START INFORMATION GIVEN
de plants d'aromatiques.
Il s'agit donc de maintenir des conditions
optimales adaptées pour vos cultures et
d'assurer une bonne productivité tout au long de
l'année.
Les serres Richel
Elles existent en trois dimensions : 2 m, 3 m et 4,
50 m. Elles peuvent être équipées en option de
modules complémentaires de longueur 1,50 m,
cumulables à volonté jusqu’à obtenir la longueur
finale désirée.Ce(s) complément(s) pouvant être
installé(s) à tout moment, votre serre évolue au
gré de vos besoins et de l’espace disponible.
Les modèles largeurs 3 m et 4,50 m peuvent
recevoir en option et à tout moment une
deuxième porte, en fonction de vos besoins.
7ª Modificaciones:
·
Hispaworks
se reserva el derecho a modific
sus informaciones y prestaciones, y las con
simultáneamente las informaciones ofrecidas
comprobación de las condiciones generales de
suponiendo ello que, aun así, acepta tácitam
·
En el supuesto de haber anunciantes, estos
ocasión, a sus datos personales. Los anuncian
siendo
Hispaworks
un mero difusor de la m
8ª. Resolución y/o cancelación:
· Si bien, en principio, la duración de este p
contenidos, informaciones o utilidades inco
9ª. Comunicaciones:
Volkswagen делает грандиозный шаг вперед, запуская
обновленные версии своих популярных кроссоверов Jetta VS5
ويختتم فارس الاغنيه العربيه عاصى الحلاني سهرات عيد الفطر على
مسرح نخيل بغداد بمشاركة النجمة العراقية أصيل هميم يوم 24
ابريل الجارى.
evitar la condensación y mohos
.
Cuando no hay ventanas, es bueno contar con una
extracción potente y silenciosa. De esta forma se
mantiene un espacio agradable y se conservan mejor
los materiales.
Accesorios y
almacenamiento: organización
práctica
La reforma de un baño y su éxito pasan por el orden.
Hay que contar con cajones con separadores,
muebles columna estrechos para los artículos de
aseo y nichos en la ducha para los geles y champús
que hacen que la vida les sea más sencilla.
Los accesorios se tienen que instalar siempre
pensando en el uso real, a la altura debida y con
END INFORMATION GIVEN
TASK ITEM>
Reproduce the lines of the listing from its start through the line containing "Accesorios y", both ends included.

WRITTEN RESPONSE>
de plants d'aromatiques.
Il s'agit donc de maintenir des conditions
optimales adaptées pour vos cultures et
d'assurer une bonne productivité tout au long de
l'année.
Les serres Richel
Elles existent en trois dimensions : 2 m, 3 m et 4,
50 m. Elles peuvent être équipées en option de
modules complémentaires de longueur 1,50 m,
cumulables à volonté jusqu’à obtenir la longueur
finale désirée.Ce(s) complément(s) pouvant être
installé(s) à tout moment, votre serre évolue au
gré de vos besoins et de l’espace disponible.
Les modèles largeurs 3 m et 4,50 m peuvent
recevoir en option et à tout moment une
deuxième porte, en fonction de vos besoins.
7ª Modificaciones:
·
Hispaworks
se reserva el derecho a modific
sus informaciones y prestaciones, y las con
simultáneamente las informaciones ofrecidas
comprobación de las condiciones generales de
suponiendo ello que, aun así, acepta tácitam
·
En el supuesto de haber anunciantes, estos
ocasión, a sus datos personales. Los anuncian
siendo
Hispaworks
un mero difusor de la m
8ª. Resolución y/o cancelación:
· Si bien, en principio, la duración de este p
contenidos, informaciones o utilidades inco
9ª. Comunicaciones:
Volkswagen делает грандиозный шаг вперед, запуская
обновленные версии своих популярных кроссоверов Jetta VS5
ويختتم فارس الاغنيه العربيه عاصى الحلاني سهرات عيد الفطر على
مسرح نخيل بغداد بمشاركة النجمة العراقية أصيل هميم يوم 24
ابريل الجارى.
evitar la condensación y mohos
.
Cuando no hay ventanas, es bueno contar con una
extracción potente y silenciosa. De esta forma se
mantiene un espacio agradable y se conservan mejor
los materiales.
Accesorios y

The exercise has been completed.